Belgio: il controllo della capitale

Pur se divisi tra fiamminghi e francofoni, i Verdi belgi sono tra i più influenti in Europa, sempre primo o secondo dal punto di vista elettorale in ognuno dei 19 comuni di Bruxelles. Uno dei leader più riconosciuti è la 45enne Zakia Khattabi.

Svezia: le difficoltà in casa di Greta Thunberg

È il paese di Greta Thunberg, quindi per forza di cose sensibile al tema ambientale. In Svezia i Verdi hanno appoggiato il socialdemocratico Stefan Löfven, ma dopo una lunga trattativa che ha permesso di influire sull’agenda politica. Alle europee i Verdi si sono fermati all’11%, ma come in tutti gli altri paesi nordici va considerato che l’ambiente è un tema ricorrente anche nelle narrazioni degli altri movimenti.

Italia: Verdi non pervenuti

Questa ondata verde sta ormai plasmando l’Europa e le visioni sull’ambiente caratterizzeranno la politica del prossimo decennio. Ma in Italia, ancora oggi, c’è un vuoto difficile da colmare. Se è vero che una larga parte dei fondi del Recovery Fund verranno destinati proprio all’ambiente, è altresì vero che nel nostro Paese un partito Verde credibile e autorevole non è mai riuscito ad attecchire, lasciando il tema in balìa un po’ della sinistra radicale, che l’ha trasformato in ideologia ambientalista, un po’ del Movimento 5 Stelle, che pur avendo sconfessato buona parte dell’agenza green della prima ora, si è fatto promotore del concetto di “transizione energetica”. La mancanza di leader credibili, ma soprattutto la “cultura del no”, non ha mai permesso ai Verdi di sfondare agli occhi di un elettorato moderato e pragmatico.

Sogna di riempire questo vuoto Fratelli d’Italia, uno dei primi partiti conservatori europei ad aver provato a stilare un’agenda green. Durante l’evento “Conservatorismo verde. Idee e progetti per una ecologia di destra”, il leader di FdI Giorgia Meloni, insieme all’on. Nicola Procaccini, a Francesco Giubilei di “Nazione Futura” e al conduttore tv Luca Sardella, ha spiegato: “Difendere la natura è un tema centrale per noi, inteso come difesa della patria, ma pure della propria casa. Perché il concetto di prossimità è quello che ci differenzia dall’ambientalismo ecologico della sinistra. Si tratta di un tema che a scanso di equivoci la destra italiana porta avanti da tempo, io sono cresciuta con gli insegnamenti di Paolo Colli, che ha fondato la prima associazione ambientalista di destra in Italia, Fare Verde. La sfida di cui vogliamo essere i portatori è quella di saper abbinare ambiente e crescita economica, per non scadere nella demagogia e per non costringere gli italiani a dover pagare un costo sociale elevato dalle ‘transizioni ecologiche’ forzate e irrealistiche”.

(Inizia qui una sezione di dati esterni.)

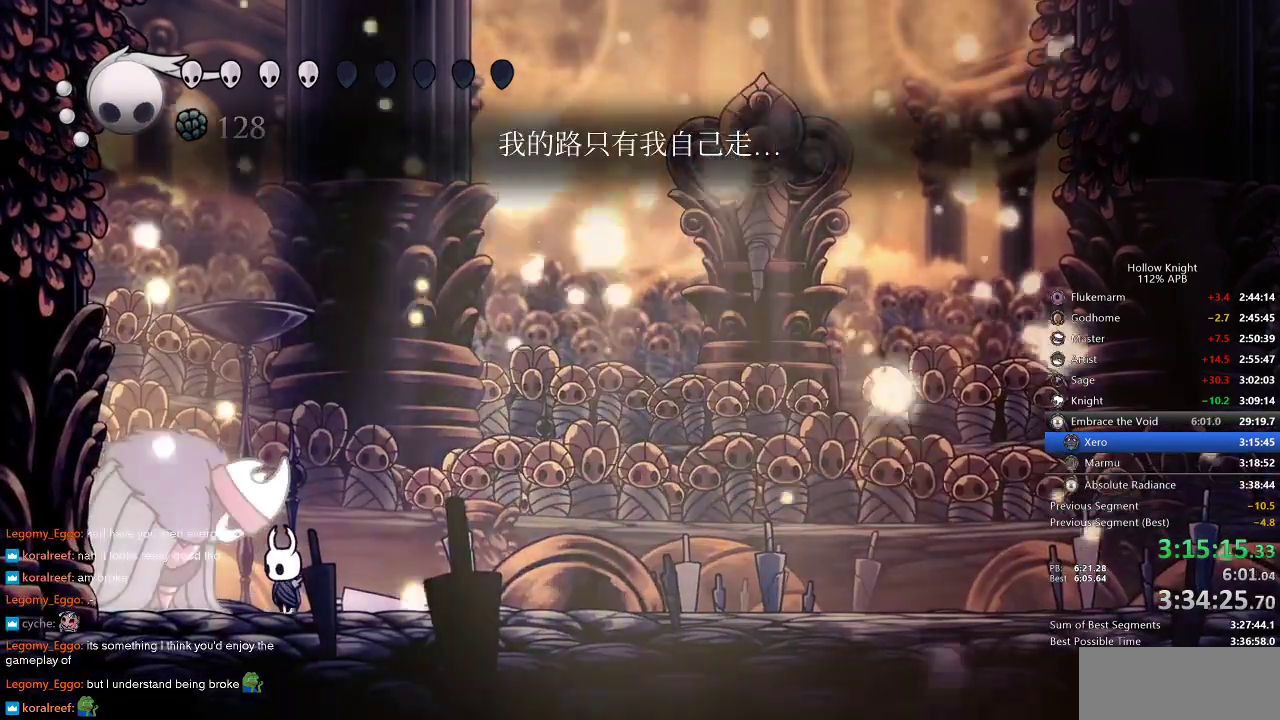
{"keys": [], "events": []}
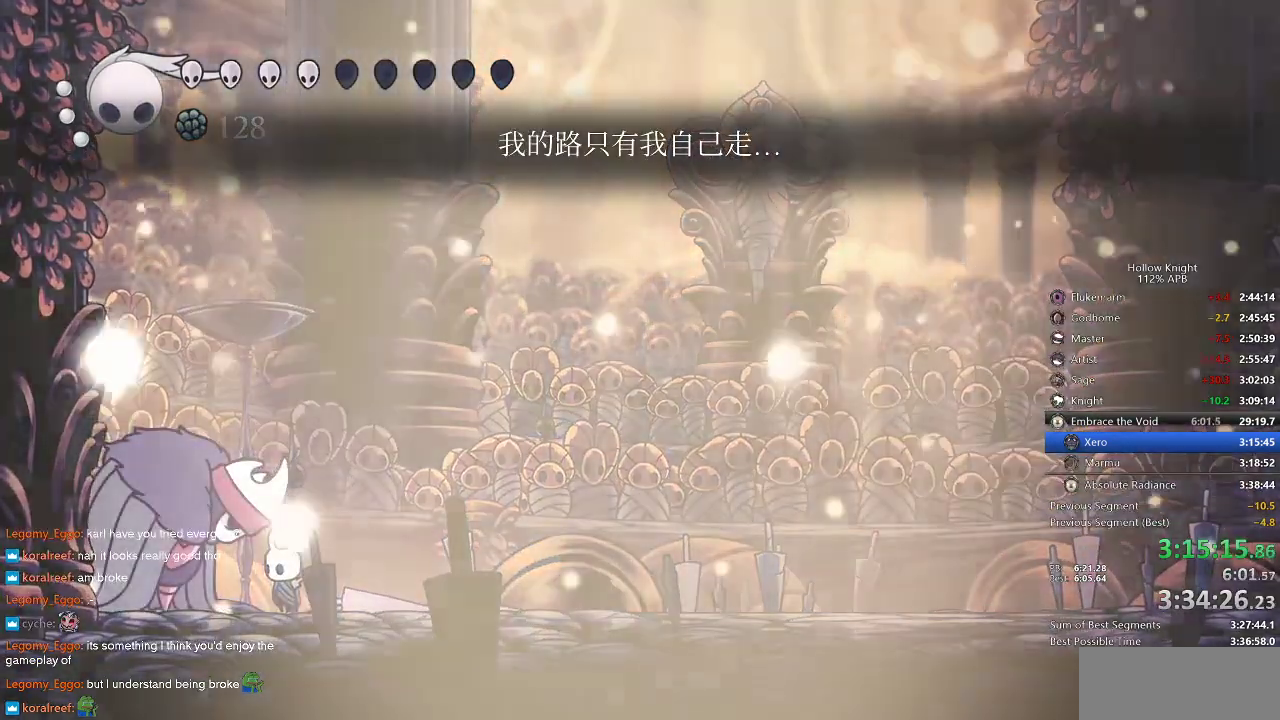
{"keys": [], "events": [[200, "left", "down"], [233, "left", "up"]]}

Dichiarazioni seguite dall’annuncio dell’on. Procaccini, responsabile del Dipartimento Ambiente di FdI: “Già prima dell’estate daremo vita a un grande evento di caratura nazionale e internazionale per parlare dei nostri punti programmatici nella tutela dell’ambiente insieme ad alcune delle figure più autorevoli in questo campo. Nella nostra intenzione dovrà essere un momento per cambiare il paradigma politico sul tema dell’ambiente, metterlo al centro e mutuarlo verso concetti antitetici al globalismo, come la difesa delle identità e il legame con il soffio divino”.